Yes, but there are some things that need to be done. ;-)  I trust ssh
enough so that a borgbackup account that has its authorized_keys
restricted to "borg serve --restrict-to-path" is secure enough. It's
just that many security/firewall people will open a can of worms if
connections go the wrong direction.

Greetings
Marc

-- 
-----------------------------------------------------------------------------
Marc Haber         | "I don't trust Computers. They | Mailadresse im Header
Leimen, Germany    |  lose things."    Winona Ryder | Fon: *49 6224 1600402
Nordisch by Nature |  How to make an American Quilt | Fax: *49 6224 1600421

Re: [borgbackup] borgbackup 0.25.0 released

From:
Thomas Waldmann
Date:
2015-08-31 @ 13:22
>>> Is there any reason why xz compression is not (yet) supported?
>> It is, see "lzma".
> At least on Linux, lzma is different from xz.

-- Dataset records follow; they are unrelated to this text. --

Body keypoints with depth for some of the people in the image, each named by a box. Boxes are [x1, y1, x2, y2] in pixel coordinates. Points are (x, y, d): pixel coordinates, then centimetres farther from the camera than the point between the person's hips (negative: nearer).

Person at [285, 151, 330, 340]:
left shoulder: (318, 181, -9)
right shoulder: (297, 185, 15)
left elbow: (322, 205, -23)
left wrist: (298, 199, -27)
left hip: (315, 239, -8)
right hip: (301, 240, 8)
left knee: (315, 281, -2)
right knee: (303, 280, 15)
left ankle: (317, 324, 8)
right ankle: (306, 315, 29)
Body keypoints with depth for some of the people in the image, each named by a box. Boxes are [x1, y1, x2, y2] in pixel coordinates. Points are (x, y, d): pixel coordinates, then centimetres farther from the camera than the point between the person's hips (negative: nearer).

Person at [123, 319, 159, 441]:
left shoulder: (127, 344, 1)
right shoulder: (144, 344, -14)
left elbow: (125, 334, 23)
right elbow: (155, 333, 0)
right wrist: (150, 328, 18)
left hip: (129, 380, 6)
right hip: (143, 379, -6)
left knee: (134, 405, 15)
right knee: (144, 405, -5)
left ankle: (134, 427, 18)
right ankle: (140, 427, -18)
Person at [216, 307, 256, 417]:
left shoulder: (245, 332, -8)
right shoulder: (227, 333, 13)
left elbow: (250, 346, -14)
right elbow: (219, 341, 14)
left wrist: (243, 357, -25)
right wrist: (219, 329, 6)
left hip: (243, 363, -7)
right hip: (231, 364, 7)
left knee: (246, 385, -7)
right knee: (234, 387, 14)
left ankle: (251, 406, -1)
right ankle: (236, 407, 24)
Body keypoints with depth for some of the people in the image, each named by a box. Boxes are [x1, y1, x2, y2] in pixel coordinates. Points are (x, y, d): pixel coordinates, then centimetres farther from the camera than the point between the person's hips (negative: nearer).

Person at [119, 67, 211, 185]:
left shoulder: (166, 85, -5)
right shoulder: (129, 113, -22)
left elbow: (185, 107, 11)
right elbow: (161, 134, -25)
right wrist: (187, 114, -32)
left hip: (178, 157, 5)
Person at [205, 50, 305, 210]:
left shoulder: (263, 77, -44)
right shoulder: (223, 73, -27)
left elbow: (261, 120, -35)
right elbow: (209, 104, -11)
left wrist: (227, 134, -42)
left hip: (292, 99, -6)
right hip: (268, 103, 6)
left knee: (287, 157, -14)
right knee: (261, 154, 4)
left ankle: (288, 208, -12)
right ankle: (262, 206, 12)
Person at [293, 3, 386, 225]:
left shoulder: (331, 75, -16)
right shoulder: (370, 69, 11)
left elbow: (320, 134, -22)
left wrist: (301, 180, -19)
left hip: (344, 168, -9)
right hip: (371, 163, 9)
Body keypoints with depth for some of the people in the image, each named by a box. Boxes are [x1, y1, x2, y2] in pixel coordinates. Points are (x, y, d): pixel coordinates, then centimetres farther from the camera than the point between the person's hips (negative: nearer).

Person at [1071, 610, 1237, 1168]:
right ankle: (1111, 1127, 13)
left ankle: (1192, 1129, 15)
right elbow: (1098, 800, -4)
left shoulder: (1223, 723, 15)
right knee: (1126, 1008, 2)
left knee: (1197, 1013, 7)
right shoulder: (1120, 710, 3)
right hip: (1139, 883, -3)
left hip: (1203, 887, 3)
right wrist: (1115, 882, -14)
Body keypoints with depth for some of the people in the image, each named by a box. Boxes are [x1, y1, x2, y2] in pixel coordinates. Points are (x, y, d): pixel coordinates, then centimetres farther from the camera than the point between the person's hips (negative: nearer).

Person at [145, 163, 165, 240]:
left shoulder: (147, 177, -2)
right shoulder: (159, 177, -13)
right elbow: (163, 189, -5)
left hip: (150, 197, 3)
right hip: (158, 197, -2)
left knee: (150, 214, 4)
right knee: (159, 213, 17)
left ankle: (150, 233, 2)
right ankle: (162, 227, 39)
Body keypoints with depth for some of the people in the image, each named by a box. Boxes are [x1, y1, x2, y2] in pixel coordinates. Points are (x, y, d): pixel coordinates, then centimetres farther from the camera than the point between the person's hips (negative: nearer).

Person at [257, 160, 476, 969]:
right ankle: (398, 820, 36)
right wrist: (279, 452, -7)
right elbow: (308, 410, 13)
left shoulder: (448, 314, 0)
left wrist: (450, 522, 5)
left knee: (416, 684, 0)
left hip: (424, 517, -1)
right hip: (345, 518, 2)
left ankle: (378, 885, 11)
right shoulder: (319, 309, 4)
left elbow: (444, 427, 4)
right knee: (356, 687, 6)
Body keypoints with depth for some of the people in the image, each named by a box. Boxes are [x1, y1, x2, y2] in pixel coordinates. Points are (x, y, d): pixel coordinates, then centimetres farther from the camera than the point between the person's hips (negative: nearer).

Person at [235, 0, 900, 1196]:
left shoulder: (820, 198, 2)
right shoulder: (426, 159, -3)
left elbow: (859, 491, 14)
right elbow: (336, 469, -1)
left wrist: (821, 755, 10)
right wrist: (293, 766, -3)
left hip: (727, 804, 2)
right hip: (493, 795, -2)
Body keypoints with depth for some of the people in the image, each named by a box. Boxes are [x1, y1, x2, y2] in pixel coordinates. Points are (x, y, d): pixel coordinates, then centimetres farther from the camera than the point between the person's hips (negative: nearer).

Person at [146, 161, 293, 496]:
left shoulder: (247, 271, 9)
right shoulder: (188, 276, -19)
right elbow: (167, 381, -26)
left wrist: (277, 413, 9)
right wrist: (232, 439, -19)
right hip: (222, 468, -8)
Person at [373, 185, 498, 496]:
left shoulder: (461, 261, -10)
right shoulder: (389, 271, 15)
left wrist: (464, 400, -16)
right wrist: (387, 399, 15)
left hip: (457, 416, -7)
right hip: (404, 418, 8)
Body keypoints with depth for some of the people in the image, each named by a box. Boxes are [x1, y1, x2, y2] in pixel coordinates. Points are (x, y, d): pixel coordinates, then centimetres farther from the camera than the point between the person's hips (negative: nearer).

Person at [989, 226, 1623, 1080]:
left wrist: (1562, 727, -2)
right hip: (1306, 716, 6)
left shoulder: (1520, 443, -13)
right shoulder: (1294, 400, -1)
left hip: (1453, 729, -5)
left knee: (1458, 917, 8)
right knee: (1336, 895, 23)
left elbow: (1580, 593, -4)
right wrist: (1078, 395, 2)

https://docs.python.org/3/library/lzma.html

Search for XZ on that page. The default format is what we use.

-- 

GPG ID: FAF7B393
GPG FP: 6D5B EF9A DD20 7580 5747 B70F 9F88 FB52 FAF7 B393

Re: [borgbackup] borgbackup 0.25.0 released

From:
Alex Gorbachev
Date:
2015-08-31 @ 03:13
Thank you for adding lz4!
Question also on create using lz4, the new output is like this:

A /vjob/snap_vtst1/random.bin
U /vjob/snap_vtst1/dupel.bck

What do A and U mean in the beginning?

Thanks,
Alex

On Sat, Aug 29, 2015 at 9:50 AM, Thomas Waldmann <tw@waldmann-edv.de> wrote:
>
> Hi,
>
> just wanted to tell that there is a fresh release with a lot of
> improvements and fixes:
>
> https://github.com/borgbackup/borg/blob/0.25.0/CHANGES.rst what's new
>
> https://pypi.python.org/pypi/borgbackup/0.25.0 pip package
>
> https://github.com/borgbackup/borg/issues/147 binary wheels (soon)
>
> All releases are signed by me (like this message), please check the
> signature.
>
> Cheers,
>
> Thomas
> --
>
> GPG ID: FAF7B393
> GPG FP: 6D5B EF9A DD20 7580 5747 B70F 9F88 FB52 FAF7 B393
>
>

Re: [borgbackup] borgbackup 0.25.0 released

From:
Thomas Waldmann
Date:
2015-08-31 @ 09:53
> Thank you for adding lz4!

You're welcome. :)

> Question also on create using lz4, the new output is like this:
> 
> A /vjob/snap_vtst1/random.bin
> U /vjob/snap_vtst1/dupel.bck

That's unrelated to lz4, it is just the verbose output (-v).

A is added (new file), M is modified, U is unchanged regular file.
The lowercase letters are not regular files, but other stuff.

Guess this needs to be documented. :)

-- 

GPG Fingerprint: 6D5B EF9A DD20 7580 5747  B70F 9F88 FB52 FAF7 B393
Encrypted E-Mail is preferred / Verschluesselte E-Mail wird bevorzugt.